The methods for diagnosing a route in an IP network are described above. Likewise, there is also a need to diagnose an application layer route in a network based on a Diameter protocol, i.e. to diagnose the reachability of the application layer route and information about Diameter nodes in the route.
FIG. 1 is a schematic view of realm-based routes in a network based on a Diameter protocol in the prior art. Referring to FIG. 1, three routes are shown (respectively indicated by fine solid lines, dashed lines, and heavy solid lines in FIG. 1, and each block represents a Diameter node). The three routes are respectively corresponding to three different applications, for example, respectively corresponding to a network access server (NAS) application of the Diameter protocol, a mobile Internet protocol (MIP) application of the Diameter protocol, and a session initiation protocol (SIP) application of the Diameter protocol. The three routes have the same destination realm, the same Diameter client A, and the same Diameter server K.

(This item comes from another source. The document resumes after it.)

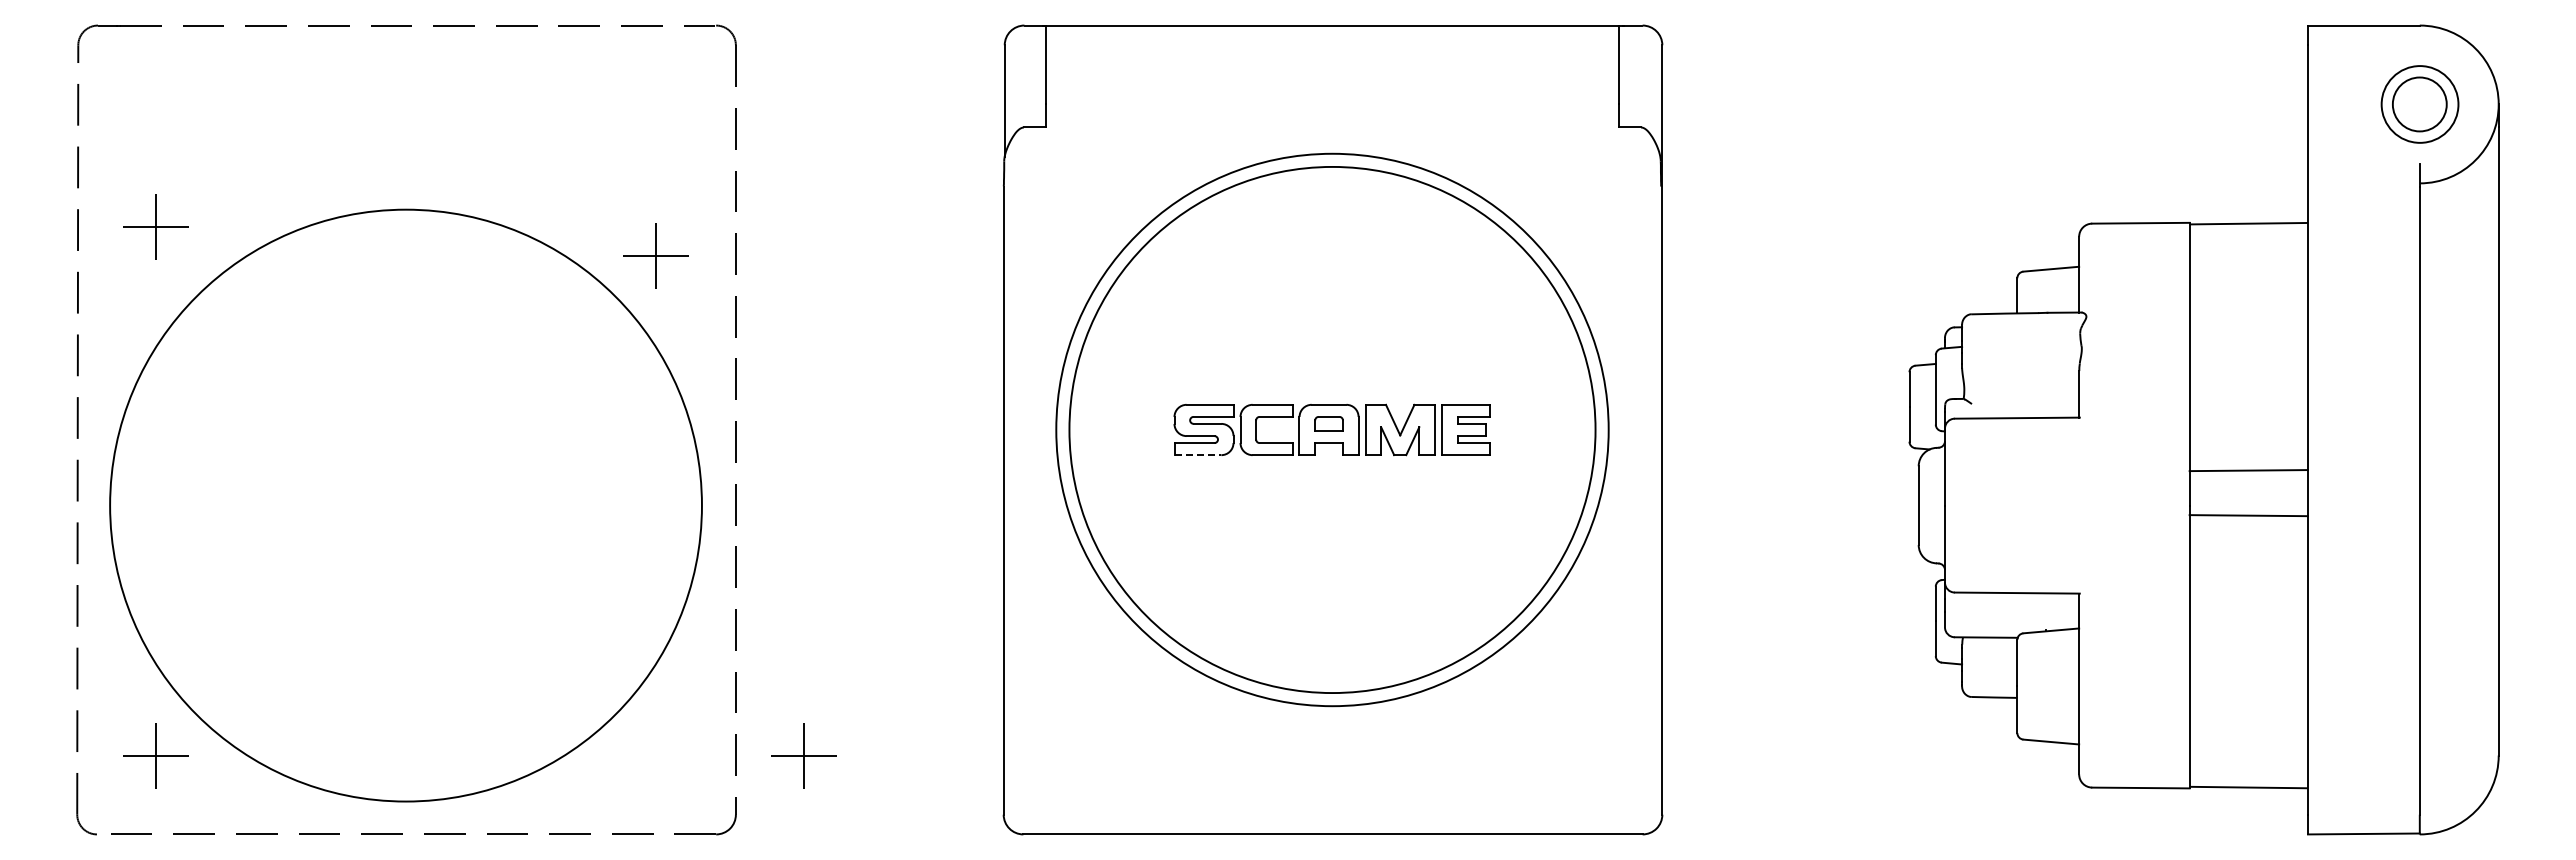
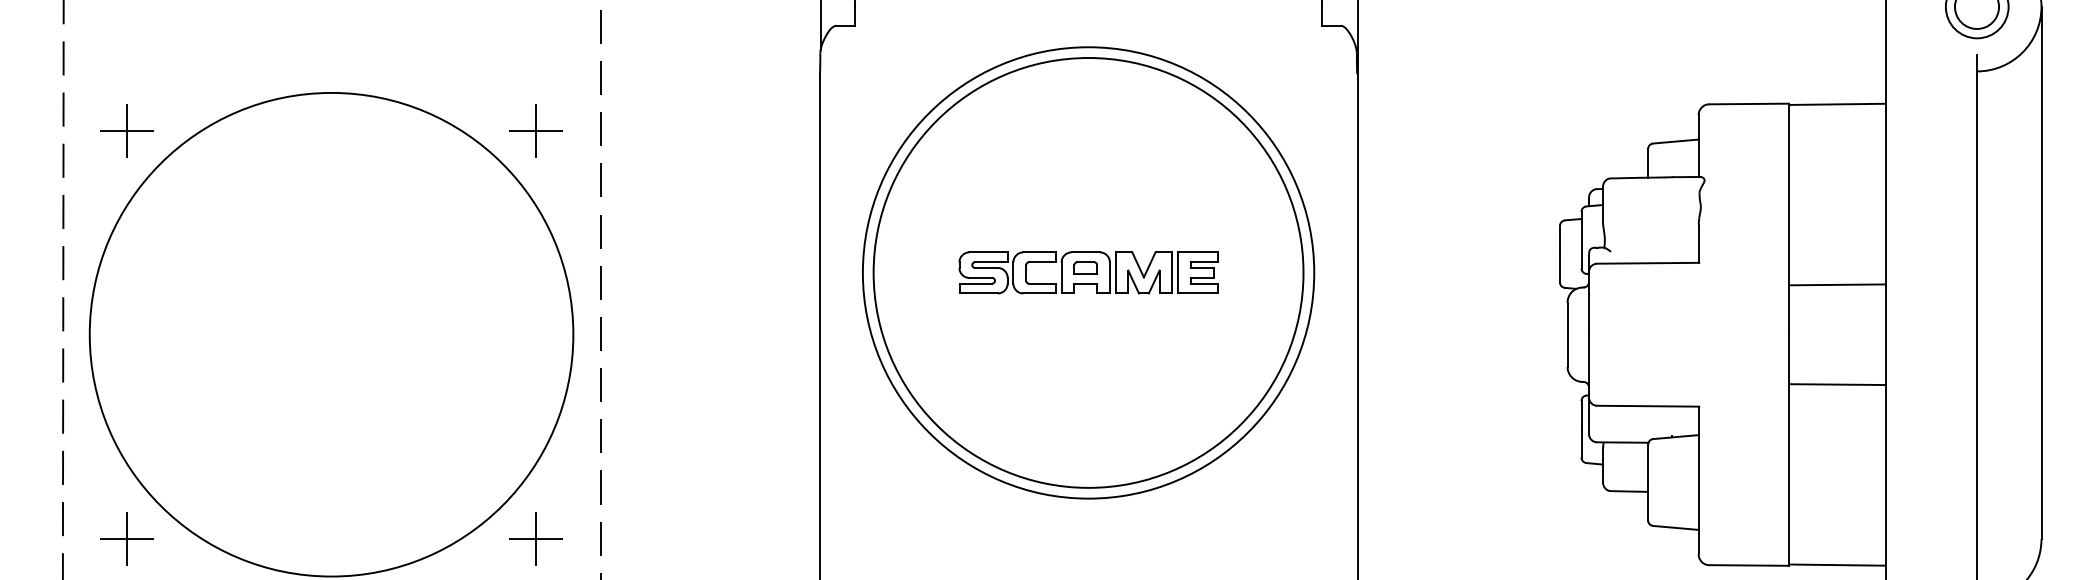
part: (155, 226) -> (126, 130), moved
line: (1198, 455) -> (979, 293), dashed -> solid
line: (2248, 470) -> (1837, 284), moved
line: (2248, 515) -> (1837, 384), moved
part: (803, 755) -> (535, 538), moved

The network based on the Diameter protocol is configured by various types of Diameter nodes, including a Diameter relay, a Diameter proxy, a Diameter redirector, and a Diameter converter, in addition to the Diameter client and the Diameter server. In actual applications, each Diameter node may play different roles at the same time, for example, function as a Diameter client for one realm and as a Diameter server for another; or function as a Diameter relay for forwarding a message of one type when the message arrives and as a Diameter proxy when a message of another type arrives. As network applications based on the Diameter protocol involve different realms, different applications, and various cases such as whether the Diameter node supports a certain realm or application and whether the Diameter node passes a security authentication, the application layer routes of the network based on the Diameter protocol become quite complex. Further, different configuration policies adopted in the network and the result of capability negotiation among the Diameter nodes may also influence the conditions of the application layer routes. Therefore, there is a need to diagnose the reachability of the application layer routes and collection of topology information of the Diameter nodes in the network based on the Diameter protocol, especially in a large-scale network based on the Diameter protocol.

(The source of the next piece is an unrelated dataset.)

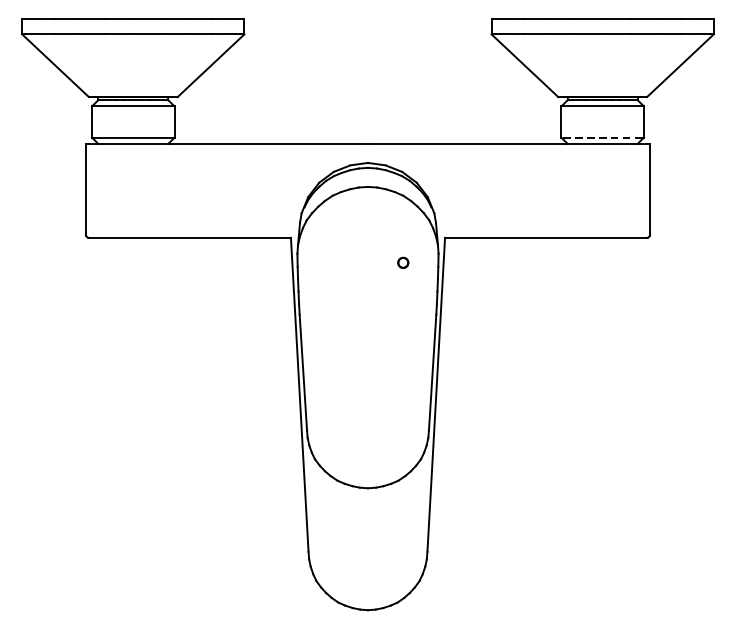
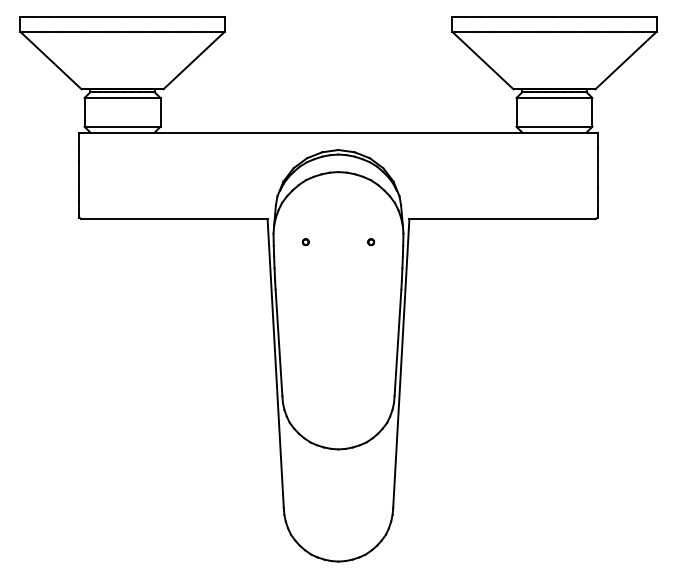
line: (601, 137) -> (553, 126), dashed -> solid
part: (332, 263) -> (305, 242), added
part: (403, 263) -> (371, 242), size x0.62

Currently, technical contents about attribute value pairs (AVPs) of application layer routes and application layer route information can be found in the Diameter base protocol RFC3588 and other related protocols. A specific application message carries Route-Record AVP information for loop detection of the Diameter nodes, and a Diameter server acknowledges and authorizes a route that the application message passes through. However, the inventors found in the process of implementing the present invention that the prior art fails to propose a specific diagnosis method for application layer routes, and cannot provide information for timely and effectively diagnosing the route for transmitting the application message, which is disadvantageous in finding the problem about network configuration for transmitting the application message and the problem about domain security. In addition, the AVP information also cannot provide sufficient information for route diagnosis.
Hence, there is a need for a simple and universal method for quickly and directly diagnosing an application layer route in a network based on a Diameter protocol.